Deutsche Finance Group: Thomas Oliver Müller wirbt mit verlängerter Beitrittsphase für Club-Deal Chicago

München – „Bei einem Club-Deal kooperieren in der Regel mehrere institutionelle Investoren als Partner, um ein befristetes Projekt gemeinsam erfolgreich zu realisieren. Es handelt sich somit um ein echtes unternehmerisches Immobilieninvestment, bei dem die Investoren aktiv mitwirken“, erläutert Thomas Oliver Müller.
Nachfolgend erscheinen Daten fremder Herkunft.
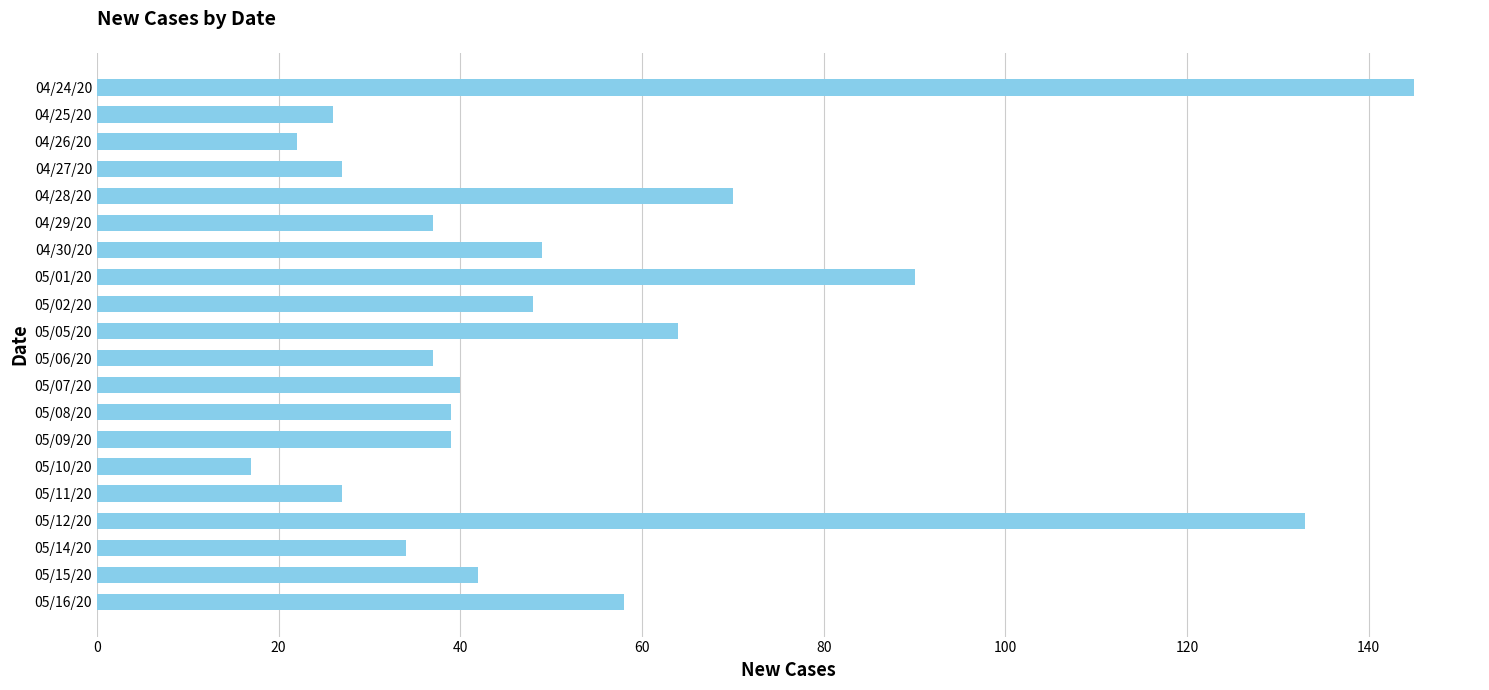

True or false: the data shows 65 at 05/09/20.

False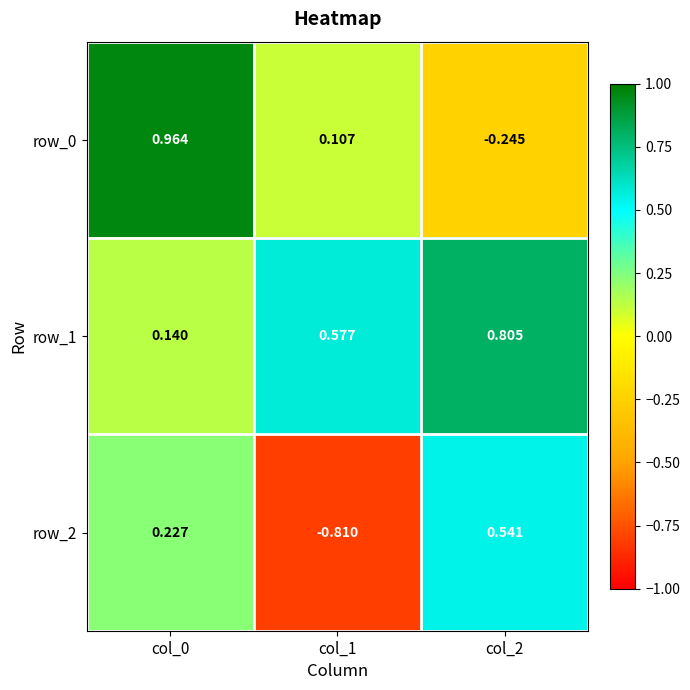

At col_0, list the series in order from smallest to largest.

row_1, row_2, row_0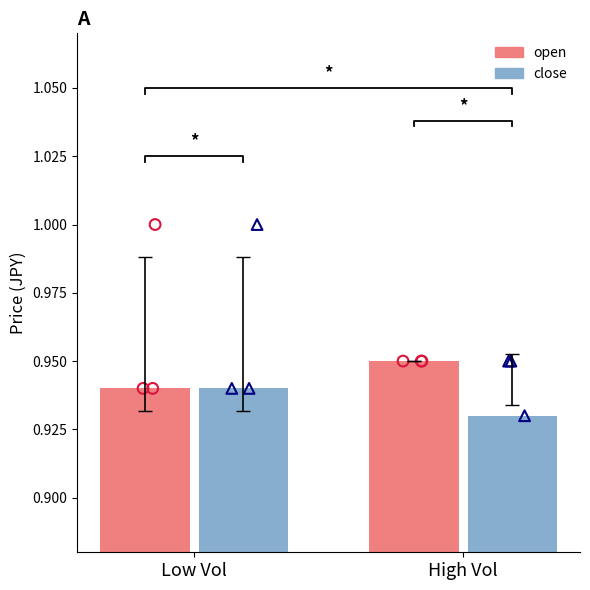

Which series has the largest total across all categories?

open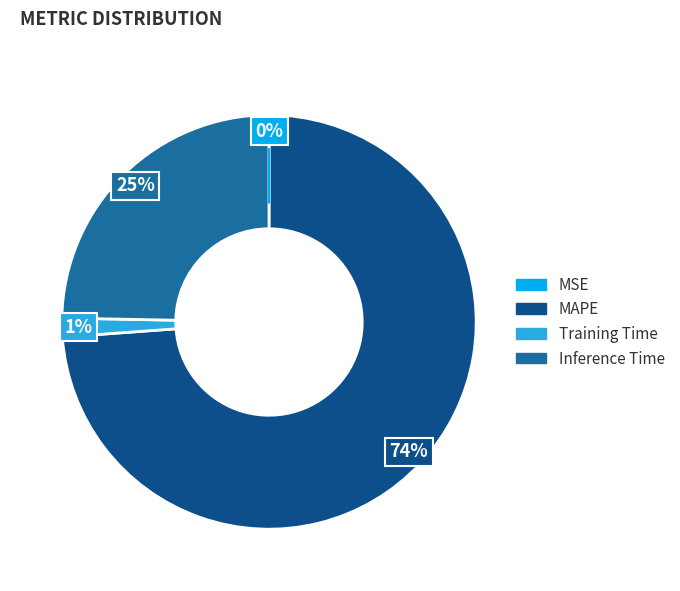

To the nearest percent, what portion does Training Time represent?

1%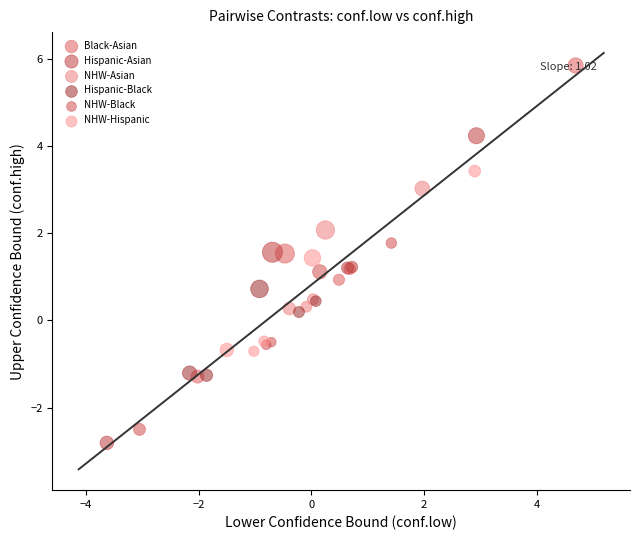

Which series has the largest Y range (max minus min)?

Black-Asian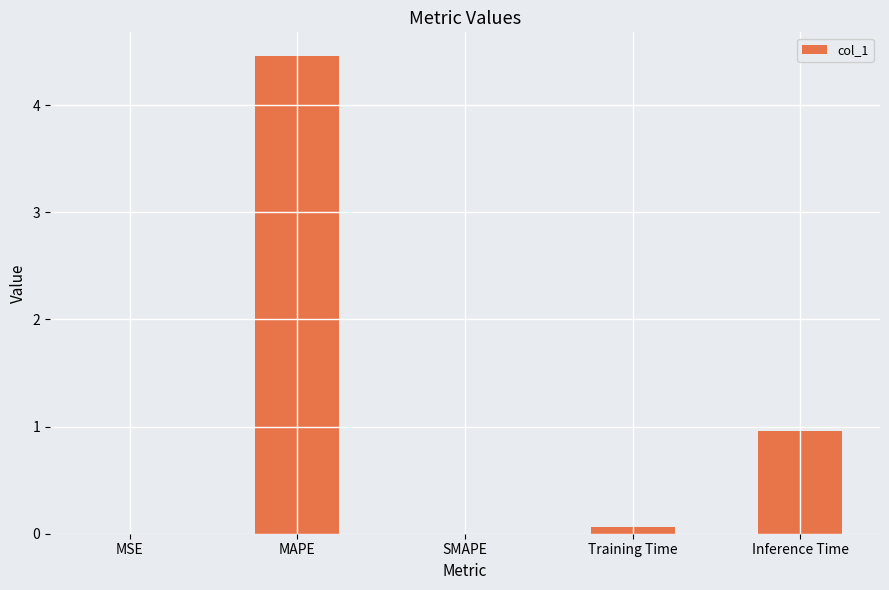

How many distinct data groups are displayed?

1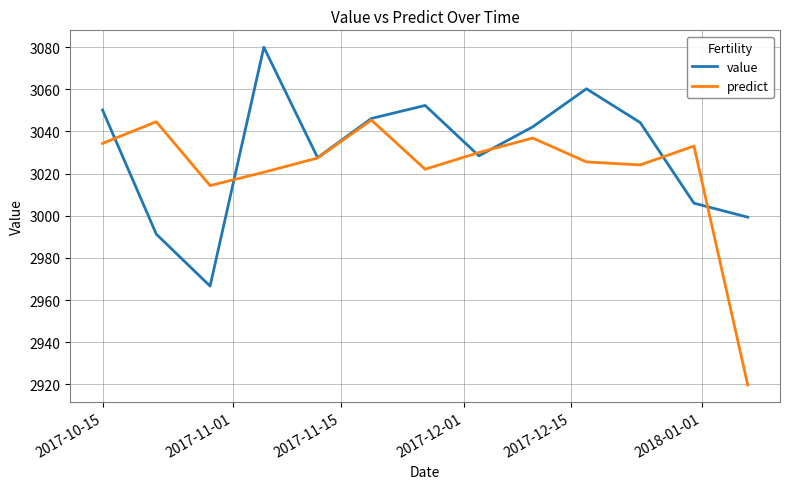

What is the maximum value shown in the chart?

3079.9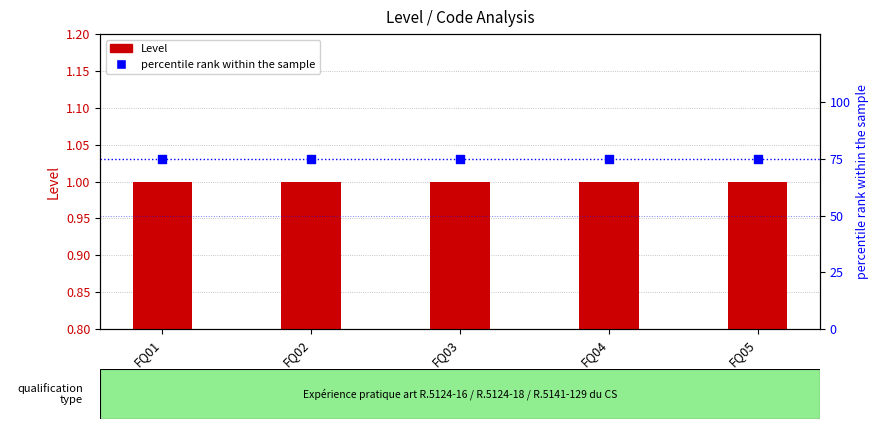

Which series reaches the minimum Y coordinate?

Level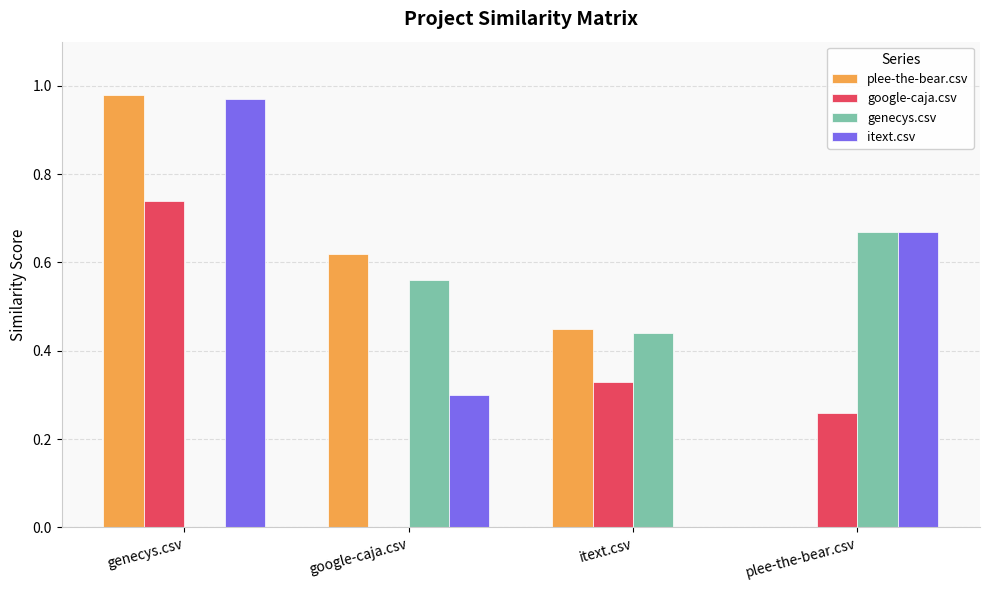

What is the sum of all itext.csv values?

1.9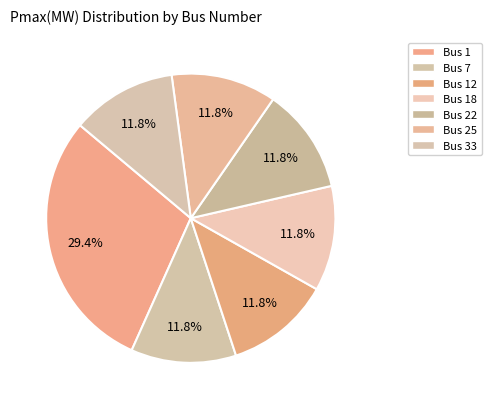

How many slices are in this pie chart?

7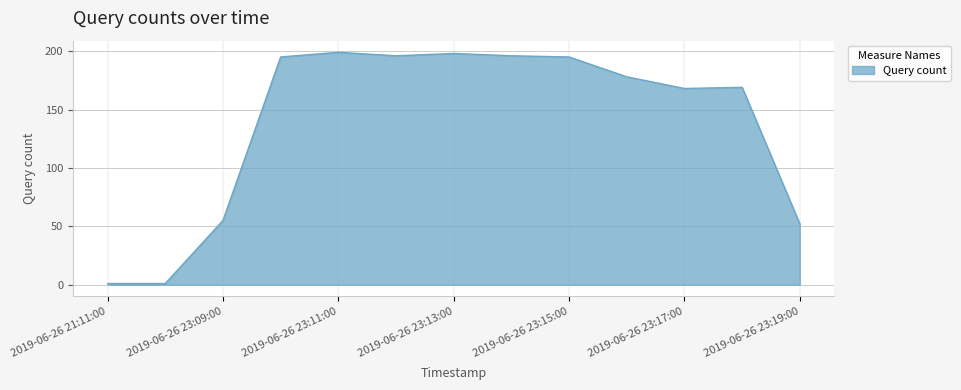

What is the average value?

139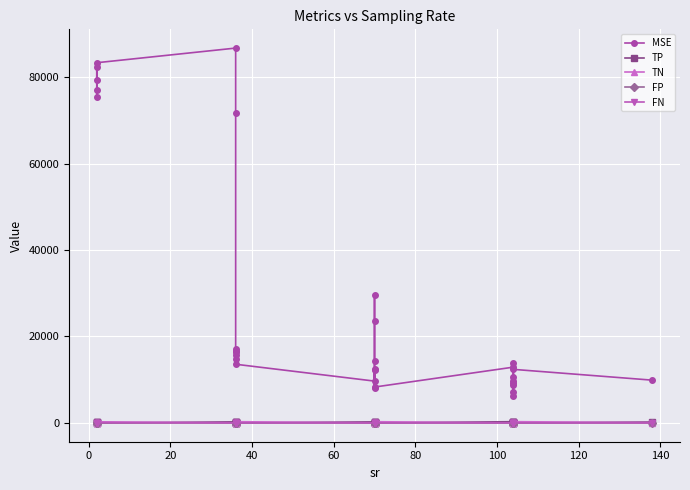

What is the value of the TN point at the 18th from the left?

174.0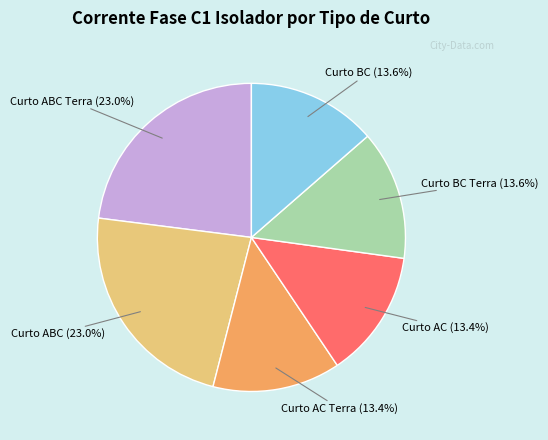

Does any single category account for the majority?

No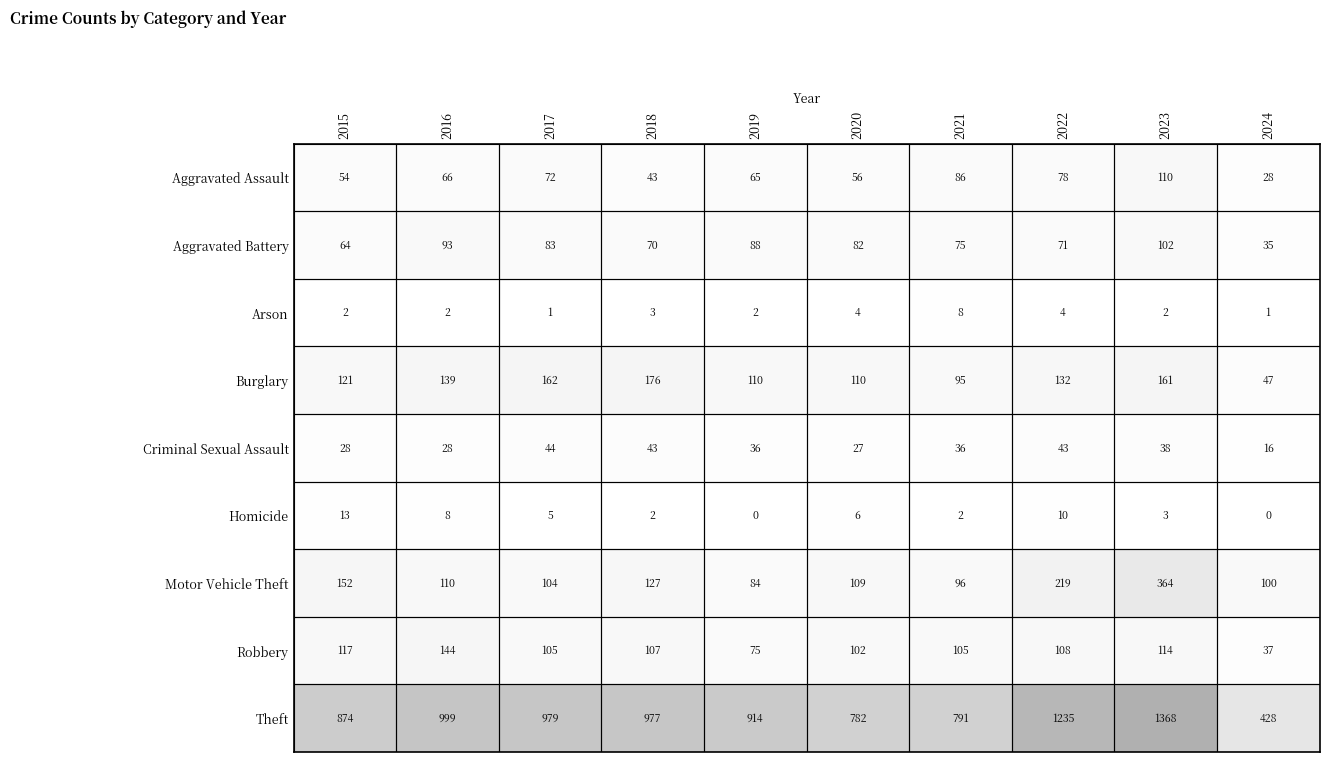

At which category is the sum across all series the highest?

2023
Aus Sicht des Executive Partners und Vorstandes der Deutsche Finance Group haben diese Deals den großen Vorzug, dass privates und institutionelles Kapital für lukrative Immobilienentwicklungen gebündelt wird. Der von ihm gegründete Finanzkonzern verschafft Investoren Zutritt zu institutionellen Märkten und Top-Investments in den Bereichen Private Equity Real Estate, Immobilien und Infrastruktur. Derzeit verwaltet die Münchner Investmentgesellschaft mit Dependancen in London, Denver, Luxemburg, Zürich und Madrid eine Vermögenssumme von rund 7,7 Milliarden Euro. Wachstumstreiber sollen vor allem institutionelle Club-Deals für Privatanleger sein.